Lo stesso vale per la difesa del Borussia Dortmund tra il 2017 e il 2018, con l’arrivo di Zagadou dal PSG e di Diallo dal Magonza. Si scelgono spesso la Bundesliga o altri campionati alternativi a quello francese proprio per la maggior possibilità di esprimersi nella massima competizione europea della Champions League, sogno di tutti i calciatori

 

PERCHÉ NON L’ITALIA?

Come sappiamo, l’Italia da questo punto di vista è ancora parecchio indietro e, negli ultimi anni, le uniche a credere veramente nella crescita dei giovani sono state Juventus, Milan, Atalanta e Sassuolo, schierando talvolta in campo giocatori del proprio settore giovanile oppure giovani promettenti pescati da altri campionati, spesso quello francese.

 

Tuttavia spesso è accaduto che la fiducia riposta in loro sia di gran lunga inferiore rispetto a quella verso giocatori di esperienza più “anziani”. È per questo che alcuni promettenti giovani, transitati nel nostro campionato, non hanno avuto il tempo di potersi esprimere al meglio ed esplodere, in quanto prematuramente venduti. Due casi emblematici di campioncini inespressi sono stati sicuramente André Silva e Patrik Schick, ora definitivamente esplosi in Germania.

 

ANDRÉ SILVA E LA POCA FIDUCIA DEL MILAN

Il calciatore portoghese, sotto la gestione Fassone-Mirabelli, sentiva sulle spalle il peso di gestire tutto l’attacco del Milan. In quel particolare momento storico Silva, pur essendo un giocatore di grande qualità tecnica, era ancora in fase di crescita, e il lavoro a lui chiesto non esaltava molto un giocatore rapido come lui.

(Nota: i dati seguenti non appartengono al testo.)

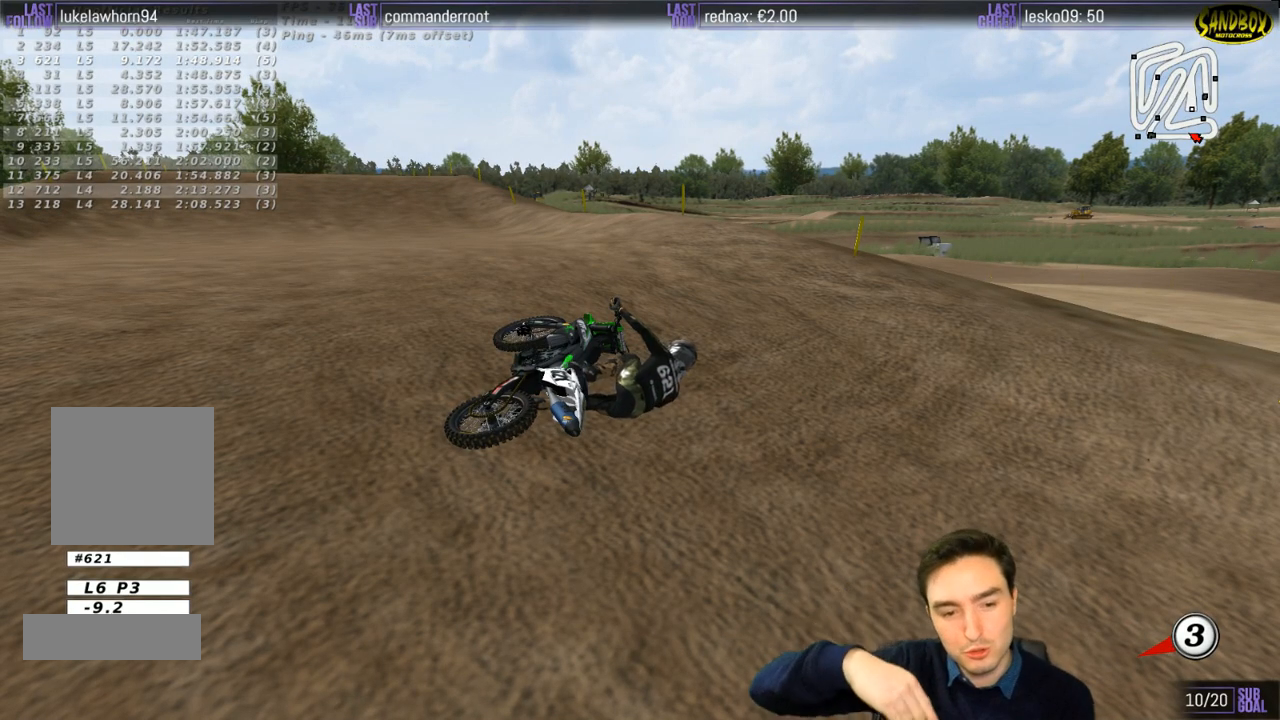
{"buttons": [], "left_stick": "center", "right_stick": "center", "events": []}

Il Milan allora decise di coinvolgerlo nello scambio con Ante Rebić delll’Eintracht Francoforte. In Germania si assiste alla sua definitiva consacrazione, con 40 gol e 12 assist in 57 partite disputate con il “Frankfurt”, ed ora si appresta a vivere la sua nuova esperienza sempre in Germania, al Lipsia.

 

SCHICK PAGA LA SUA DISCONTINUITÀ

Discorso diverso invece per Patrik Schick, che in Italia ha militato in Sampdoria e Roma, dando fin da subito l’impressione di poter essere un ottimo prospetto. Anche in questo caso, però, il nostro calcio non è riuscito a valorizzarlo e a farlo crescere a dovere. Molto è stato anche merito dello stesso Schick, spesso discontinuo e poco incisivo nel periodo italiano.

Anche per lui la fortuna si chiama Germania. Infatti, prima al Lipsia e poi al Bayer Leverkusen, inizia a mettere a segno gol decisivi per la sua crescita. All’Europeo appena concluso si mette in grandissima mostra segnando ben 5 gol, tra cui il capolavoro da centrocampo in Scozia-Repubblica Ceca, premiato come gol più bello del torneo.

In definitiva dunque la Germania è sicuramente più brava dell’Italia nel valorizzare giovani talenti. La nostra filosofia di calcio paga ancora una scarsa intraprendenza nel mettere in campo giocatori inesperti, al fine di farli crescere con il tempo e la pazienza. Tuttavia questo fenomeno sembra destinato a mutare e la speranza è che questo trend possa essere invertito negli anni futuri, per il bene del calcio italiano ed europeo.